▸ **JOB**
Find each line below where the word "formacie" occurs, and copy it.

▸ **INPUT FOR THIS TASK**
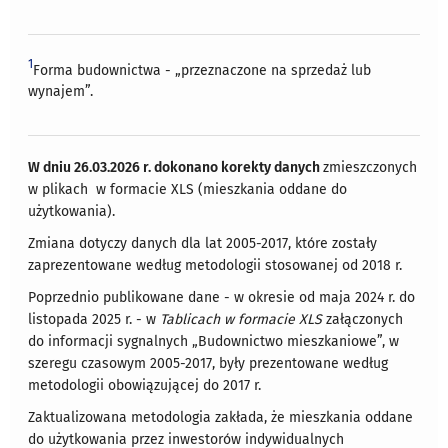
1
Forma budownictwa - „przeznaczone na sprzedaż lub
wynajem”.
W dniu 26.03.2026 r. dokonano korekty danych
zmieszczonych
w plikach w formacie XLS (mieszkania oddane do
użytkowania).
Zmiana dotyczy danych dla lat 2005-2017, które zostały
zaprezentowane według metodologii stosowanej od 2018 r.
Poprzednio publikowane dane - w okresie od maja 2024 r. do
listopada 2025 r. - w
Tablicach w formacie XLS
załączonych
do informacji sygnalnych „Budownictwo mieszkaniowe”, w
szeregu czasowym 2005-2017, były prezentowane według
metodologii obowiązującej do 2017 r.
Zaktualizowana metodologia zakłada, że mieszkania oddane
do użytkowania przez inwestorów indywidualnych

▸ **EXERCISE ANSWER**
w plikach w formacie XLS (mieszkania oddane do
Tablicach w formacie XLS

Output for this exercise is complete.